Chester Watson

Personal information
- Full name: Chester Donald Watson
- Born: 1 July 1938 (age 88) Negril, Westmoreland, Jamaica
- Batting: Right-handed
- Bowling: Right-arm fast

International information
- National side: West Indies (1960 - 1962);
- Test debut (cap 108): 6 January 1960 v England
- Last Test: 16 February 1962 v India

Career statistics
| Competition | Tests | First-class |
| Matches | 7 | 32 |
| Runs scored | 12 | 198 |
| Batting average | 2.39 | 7.61 |
| 100s/50s | 0/0 | 0/1 |
| Top score | 5 | 50 |
| Balls bowled | 1,458 | 5,061 |
| Wickets | 19 | 85 |
| Bowling average | 38.10 | 32.07 |
| 5 wickets in innings | 0 | 1 |
| 10 wickets in match | 0 | 0 |
| Best bowling | 4/62 | 6/33 |
| Catches/stumpings | 1/– | 14/– |
- Source: ESPNcricinfo, 17 March 2019

= Chester Watson (cricketer) =

Jamaican cricketer (born 1938)

Chester Donald Watson (born 1 July 1938) is a former Jamaican cricketer.
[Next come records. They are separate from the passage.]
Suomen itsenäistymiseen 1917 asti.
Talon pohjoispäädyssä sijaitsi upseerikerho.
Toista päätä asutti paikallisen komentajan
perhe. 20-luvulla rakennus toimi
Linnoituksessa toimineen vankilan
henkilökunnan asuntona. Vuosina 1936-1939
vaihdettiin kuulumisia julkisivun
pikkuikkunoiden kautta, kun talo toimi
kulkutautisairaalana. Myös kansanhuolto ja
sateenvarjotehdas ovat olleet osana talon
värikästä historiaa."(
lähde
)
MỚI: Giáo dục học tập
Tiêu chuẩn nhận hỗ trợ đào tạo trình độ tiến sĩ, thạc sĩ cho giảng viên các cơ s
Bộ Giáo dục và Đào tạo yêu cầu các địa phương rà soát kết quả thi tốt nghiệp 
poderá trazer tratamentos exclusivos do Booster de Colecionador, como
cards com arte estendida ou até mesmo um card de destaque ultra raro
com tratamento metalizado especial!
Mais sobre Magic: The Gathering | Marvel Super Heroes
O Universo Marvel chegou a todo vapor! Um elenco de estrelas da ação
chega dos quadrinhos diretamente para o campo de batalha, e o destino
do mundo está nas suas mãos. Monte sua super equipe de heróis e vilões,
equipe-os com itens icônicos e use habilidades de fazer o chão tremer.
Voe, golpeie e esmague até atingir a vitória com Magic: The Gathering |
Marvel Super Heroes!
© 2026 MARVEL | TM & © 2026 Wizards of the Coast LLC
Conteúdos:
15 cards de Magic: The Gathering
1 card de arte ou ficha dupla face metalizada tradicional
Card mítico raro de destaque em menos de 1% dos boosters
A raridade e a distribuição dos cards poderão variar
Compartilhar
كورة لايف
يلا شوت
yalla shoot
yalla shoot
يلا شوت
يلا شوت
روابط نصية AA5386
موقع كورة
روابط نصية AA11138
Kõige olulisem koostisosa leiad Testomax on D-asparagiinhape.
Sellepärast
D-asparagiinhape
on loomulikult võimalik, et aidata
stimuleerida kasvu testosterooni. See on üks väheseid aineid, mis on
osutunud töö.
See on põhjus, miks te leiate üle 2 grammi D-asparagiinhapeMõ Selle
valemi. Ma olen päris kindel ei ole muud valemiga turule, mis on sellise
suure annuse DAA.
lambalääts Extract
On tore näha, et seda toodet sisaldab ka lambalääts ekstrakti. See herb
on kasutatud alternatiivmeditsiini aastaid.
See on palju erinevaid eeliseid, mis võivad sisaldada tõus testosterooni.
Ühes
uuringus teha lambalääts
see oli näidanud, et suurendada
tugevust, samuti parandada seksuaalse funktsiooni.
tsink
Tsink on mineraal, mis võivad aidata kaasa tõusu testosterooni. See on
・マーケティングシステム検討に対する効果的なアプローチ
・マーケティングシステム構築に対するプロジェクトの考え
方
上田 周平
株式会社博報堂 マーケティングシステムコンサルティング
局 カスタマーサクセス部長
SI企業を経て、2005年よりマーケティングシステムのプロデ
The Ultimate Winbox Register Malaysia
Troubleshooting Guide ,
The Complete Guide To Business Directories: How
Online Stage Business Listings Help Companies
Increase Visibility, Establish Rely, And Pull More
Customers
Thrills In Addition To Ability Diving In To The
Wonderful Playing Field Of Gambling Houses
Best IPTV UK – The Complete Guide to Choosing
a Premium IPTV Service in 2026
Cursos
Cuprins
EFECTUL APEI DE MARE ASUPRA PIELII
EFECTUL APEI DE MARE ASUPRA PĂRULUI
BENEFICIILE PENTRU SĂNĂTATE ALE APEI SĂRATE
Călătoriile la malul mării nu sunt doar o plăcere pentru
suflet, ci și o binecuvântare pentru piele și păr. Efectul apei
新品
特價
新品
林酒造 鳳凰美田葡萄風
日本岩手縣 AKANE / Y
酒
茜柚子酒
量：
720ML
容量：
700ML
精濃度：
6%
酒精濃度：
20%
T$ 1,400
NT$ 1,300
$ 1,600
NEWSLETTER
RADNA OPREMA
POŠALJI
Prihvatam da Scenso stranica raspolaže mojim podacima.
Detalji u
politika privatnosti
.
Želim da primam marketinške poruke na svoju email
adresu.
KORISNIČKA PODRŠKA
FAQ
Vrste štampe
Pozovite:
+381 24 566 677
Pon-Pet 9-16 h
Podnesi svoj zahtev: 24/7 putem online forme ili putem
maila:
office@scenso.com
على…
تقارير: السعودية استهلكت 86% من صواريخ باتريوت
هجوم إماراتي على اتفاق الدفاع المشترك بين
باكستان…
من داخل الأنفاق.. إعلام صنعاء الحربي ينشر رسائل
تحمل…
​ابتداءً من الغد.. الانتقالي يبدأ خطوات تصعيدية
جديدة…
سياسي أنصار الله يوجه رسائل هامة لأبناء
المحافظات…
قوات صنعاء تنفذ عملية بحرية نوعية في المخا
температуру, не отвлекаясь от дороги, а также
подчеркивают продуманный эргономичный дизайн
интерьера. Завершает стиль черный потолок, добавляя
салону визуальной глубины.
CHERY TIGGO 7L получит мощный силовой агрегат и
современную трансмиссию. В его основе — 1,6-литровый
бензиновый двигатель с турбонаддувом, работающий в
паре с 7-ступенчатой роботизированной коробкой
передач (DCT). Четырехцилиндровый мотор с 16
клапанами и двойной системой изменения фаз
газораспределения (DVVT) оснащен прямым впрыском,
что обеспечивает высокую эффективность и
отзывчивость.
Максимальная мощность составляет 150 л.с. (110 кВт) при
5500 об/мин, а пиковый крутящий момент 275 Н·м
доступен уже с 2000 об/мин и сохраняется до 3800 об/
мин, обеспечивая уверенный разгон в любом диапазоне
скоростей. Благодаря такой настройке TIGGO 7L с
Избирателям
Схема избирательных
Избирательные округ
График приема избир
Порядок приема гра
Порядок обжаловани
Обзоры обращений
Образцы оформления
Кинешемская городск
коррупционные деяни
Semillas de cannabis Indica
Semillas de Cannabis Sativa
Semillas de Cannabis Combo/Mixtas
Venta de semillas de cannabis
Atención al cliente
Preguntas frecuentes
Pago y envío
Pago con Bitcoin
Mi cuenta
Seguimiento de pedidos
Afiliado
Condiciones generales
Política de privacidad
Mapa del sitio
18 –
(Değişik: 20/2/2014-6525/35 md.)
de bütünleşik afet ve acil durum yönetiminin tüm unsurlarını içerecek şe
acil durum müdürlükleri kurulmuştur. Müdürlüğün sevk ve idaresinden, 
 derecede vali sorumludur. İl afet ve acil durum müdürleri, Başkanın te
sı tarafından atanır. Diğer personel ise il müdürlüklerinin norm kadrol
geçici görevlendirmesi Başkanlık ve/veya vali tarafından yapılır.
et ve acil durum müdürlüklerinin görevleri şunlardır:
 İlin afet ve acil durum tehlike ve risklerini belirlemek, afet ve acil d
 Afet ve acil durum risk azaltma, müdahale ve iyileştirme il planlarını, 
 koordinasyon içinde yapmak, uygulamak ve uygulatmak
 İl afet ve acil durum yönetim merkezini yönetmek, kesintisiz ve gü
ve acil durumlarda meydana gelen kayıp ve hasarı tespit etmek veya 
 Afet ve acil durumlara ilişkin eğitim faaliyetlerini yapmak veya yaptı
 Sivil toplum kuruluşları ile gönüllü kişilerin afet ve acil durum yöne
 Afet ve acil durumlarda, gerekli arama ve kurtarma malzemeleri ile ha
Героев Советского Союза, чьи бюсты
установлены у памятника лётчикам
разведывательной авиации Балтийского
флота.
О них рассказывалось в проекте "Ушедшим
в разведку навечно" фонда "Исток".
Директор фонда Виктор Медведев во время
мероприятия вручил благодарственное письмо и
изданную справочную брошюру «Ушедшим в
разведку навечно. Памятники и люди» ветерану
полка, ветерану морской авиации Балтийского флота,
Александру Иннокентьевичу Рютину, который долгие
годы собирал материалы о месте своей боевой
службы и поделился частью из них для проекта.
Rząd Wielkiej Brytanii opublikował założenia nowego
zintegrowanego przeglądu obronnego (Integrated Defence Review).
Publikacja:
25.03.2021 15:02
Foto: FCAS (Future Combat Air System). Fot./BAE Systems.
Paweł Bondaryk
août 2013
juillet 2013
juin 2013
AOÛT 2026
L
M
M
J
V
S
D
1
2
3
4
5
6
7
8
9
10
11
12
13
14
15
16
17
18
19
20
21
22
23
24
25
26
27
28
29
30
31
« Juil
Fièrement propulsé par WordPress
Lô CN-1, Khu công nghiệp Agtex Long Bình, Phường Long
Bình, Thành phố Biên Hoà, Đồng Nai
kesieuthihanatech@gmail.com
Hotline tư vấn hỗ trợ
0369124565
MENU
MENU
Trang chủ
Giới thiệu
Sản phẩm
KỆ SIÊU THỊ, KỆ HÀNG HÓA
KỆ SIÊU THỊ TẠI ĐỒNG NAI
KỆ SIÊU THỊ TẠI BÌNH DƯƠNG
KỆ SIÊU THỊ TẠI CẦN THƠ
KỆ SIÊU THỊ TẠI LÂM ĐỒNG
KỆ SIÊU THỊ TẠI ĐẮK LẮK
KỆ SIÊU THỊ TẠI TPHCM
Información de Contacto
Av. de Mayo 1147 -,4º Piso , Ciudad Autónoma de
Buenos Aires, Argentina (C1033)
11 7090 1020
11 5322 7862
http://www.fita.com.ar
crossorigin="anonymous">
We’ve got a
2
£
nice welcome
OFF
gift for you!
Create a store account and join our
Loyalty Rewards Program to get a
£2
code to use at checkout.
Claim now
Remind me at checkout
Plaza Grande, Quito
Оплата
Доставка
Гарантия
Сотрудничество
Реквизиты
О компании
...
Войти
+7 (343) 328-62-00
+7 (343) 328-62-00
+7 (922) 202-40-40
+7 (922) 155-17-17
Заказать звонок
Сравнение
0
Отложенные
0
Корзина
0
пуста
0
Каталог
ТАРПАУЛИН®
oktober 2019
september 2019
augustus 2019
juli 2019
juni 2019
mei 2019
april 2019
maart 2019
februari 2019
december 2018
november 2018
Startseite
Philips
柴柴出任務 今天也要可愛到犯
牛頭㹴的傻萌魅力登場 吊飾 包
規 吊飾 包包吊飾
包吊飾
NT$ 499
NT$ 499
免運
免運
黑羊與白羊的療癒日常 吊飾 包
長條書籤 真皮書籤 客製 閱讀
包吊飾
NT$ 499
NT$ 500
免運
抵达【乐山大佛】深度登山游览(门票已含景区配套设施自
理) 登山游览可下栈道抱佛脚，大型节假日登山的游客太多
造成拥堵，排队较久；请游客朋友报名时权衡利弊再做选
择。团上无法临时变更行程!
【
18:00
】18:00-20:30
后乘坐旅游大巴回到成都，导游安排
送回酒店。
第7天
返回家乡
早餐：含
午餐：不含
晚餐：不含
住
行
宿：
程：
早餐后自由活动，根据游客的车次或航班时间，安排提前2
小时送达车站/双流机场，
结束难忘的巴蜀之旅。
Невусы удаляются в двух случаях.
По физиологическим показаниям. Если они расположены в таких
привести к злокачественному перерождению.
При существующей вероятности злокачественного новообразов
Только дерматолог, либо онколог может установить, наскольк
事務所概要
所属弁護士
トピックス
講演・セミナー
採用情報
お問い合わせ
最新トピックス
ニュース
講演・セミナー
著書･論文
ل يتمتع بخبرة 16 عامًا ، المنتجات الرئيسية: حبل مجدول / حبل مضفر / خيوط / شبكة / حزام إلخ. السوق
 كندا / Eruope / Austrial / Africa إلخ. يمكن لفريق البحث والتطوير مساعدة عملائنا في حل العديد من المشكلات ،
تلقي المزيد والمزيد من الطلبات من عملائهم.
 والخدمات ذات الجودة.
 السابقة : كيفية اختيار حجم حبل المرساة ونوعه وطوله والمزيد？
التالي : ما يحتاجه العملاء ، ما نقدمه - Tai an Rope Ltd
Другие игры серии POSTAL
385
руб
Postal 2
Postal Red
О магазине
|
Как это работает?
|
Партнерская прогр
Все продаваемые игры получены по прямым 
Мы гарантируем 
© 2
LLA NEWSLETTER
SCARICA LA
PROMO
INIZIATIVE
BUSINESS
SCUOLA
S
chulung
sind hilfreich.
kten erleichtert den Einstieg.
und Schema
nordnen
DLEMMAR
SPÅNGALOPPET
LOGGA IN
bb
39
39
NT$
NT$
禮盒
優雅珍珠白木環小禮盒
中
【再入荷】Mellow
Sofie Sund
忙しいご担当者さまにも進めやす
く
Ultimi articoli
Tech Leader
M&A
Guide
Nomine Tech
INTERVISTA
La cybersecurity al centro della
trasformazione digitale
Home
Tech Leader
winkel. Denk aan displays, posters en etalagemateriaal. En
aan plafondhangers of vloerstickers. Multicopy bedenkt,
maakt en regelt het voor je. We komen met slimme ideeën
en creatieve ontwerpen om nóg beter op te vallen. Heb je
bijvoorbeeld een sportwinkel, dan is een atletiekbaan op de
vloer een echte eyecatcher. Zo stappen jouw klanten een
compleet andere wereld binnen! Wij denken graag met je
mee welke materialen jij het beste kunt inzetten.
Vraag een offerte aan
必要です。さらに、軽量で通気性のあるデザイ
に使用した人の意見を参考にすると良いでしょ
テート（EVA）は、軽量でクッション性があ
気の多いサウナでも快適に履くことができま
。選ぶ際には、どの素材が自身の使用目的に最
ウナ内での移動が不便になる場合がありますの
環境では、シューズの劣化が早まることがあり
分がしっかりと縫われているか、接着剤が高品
Watson played seven Tests for the West Indies in the late 1950s and early 1960s.

== Career ==
A tall right-arm fast bowler, Watson played first-class cricket for Jamaica from 1958 to 1962. During the England tour of the West Indies in 1959–60, when he opened the West Indies bowling with Wes Hall, the two were accused by some of the English of intimidatory bowling. The English batsman Ken Barrington was hit on the elbow by a Watson bouncer during the series and others had near misses, but the West Indies' champion all-rounder Garry Sobers later claimed this was more due to the English batsmen being unaccustomed to West Indian pitches than intimidatory bowling. Watson toured Australia with the West Indies in 1960–61. His best first-class bowling figures were 6 for 33 for Jamaica against Trinidad in October 1959.

Watson played as the professional for Church in the Lancashire League from 1961 to 1967, and from 1968 to 1971 he played as the professional for Royton in the Central Lancashire League. In 1962 he took 117 wickets at an average of 7.58 to lead the Lancashire League averages and take Church to the championship.

In September and October 1962, Watson toured East Africa, Rhodesia and Malaya with a Commonwealth XI cricket team. He then spent a season in India, representing Delhi in the Ranji Trophy and North Zone in the Duleep Trophy. He was one of four West Indian fast bowlers who played a season of domestic cricket in India in 1962–63 in order to give Indian batsmen more experience of playing fast bowling. He toured Pakistan with the Commonwealth XI in 1963–64.

== Personal life ==
While living in England, Watson married a woman from Ribchester, and studied accountancy during the Lancashire winters. When he returned to Jamaica he took up a position as a company secretary. He served as chairman of the Jamaican Board of Control for Cricket.

==Sources==
- Sobers, G. (1988) Sobers: Twenty years at the top, Pan Books: London. ISBN 0 330 30868 8.